■ WHAT TO DO ■
Establish how many lines in the material include the string "determine" and report it as a lone number.

■ DATA FOR THIS EXERCISE ■

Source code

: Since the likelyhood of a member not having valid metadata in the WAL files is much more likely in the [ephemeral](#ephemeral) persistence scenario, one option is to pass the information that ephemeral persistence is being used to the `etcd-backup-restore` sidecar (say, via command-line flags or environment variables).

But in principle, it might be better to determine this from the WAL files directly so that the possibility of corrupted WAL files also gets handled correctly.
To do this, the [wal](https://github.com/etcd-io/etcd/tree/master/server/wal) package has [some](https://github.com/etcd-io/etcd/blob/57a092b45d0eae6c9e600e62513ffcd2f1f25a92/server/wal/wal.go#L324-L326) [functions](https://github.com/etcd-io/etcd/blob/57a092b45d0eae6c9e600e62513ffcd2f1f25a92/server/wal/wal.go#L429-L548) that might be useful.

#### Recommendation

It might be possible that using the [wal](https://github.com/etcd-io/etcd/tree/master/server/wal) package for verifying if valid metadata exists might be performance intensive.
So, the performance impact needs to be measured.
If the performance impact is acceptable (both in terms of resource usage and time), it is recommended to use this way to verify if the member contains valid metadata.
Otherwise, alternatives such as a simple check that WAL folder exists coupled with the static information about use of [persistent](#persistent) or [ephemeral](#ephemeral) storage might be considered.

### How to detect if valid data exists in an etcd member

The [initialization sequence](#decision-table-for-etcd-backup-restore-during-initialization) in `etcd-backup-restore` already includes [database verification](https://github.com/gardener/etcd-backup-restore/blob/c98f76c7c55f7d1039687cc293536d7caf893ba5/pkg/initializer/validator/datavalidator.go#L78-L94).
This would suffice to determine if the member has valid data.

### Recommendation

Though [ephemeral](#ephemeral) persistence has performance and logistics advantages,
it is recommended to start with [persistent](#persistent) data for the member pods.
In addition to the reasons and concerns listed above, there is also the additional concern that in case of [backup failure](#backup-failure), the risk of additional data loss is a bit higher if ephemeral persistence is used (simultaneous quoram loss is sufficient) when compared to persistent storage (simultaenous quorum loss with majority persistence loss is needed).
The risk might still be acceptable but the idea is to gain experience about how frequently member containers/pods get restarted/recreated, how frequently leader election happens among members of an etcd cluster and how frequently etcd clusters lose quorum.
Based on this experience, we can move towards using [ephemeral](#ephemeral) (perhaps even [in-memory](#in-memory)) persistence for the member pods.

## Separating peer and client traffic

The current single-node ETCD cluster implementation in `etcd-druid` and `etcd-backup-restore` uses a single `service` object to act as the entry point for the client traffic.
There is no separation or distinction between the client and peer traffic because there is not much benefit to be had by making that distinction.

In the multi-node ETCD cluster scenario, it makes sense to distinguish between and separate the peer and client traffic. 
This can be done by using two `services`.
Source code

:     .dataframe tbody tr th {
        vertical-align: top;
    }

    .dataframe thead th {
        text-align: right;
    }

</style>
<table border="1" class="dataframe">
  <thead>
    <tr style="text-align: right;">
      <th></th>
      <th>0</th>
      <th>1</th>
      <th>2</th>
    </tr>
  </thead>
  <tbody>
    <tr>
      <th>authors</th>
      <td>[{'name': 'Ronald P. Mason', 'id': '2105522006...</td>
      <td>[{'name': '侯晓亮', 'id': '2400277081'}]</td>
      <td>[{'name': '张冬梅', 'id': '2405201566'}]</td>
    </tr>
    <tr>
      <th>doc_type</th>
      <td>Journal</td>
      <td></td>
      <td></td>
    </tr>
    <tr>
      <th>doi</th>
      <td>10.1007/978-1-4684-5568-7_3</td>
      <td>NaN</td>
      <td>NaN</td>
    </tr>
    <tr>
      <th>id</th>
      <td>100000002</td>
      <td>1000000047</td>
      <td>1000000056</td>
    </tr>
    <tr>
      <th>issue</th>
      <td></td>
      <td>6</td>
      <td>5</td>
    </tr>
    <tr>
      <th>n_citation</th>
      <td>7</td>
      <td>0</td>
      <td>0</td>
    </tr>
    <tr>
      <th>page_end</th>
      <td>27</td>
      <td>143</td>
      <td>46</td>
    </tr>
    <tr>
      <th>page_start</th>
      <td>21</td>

■ EXERCISE OUTPUT ■
2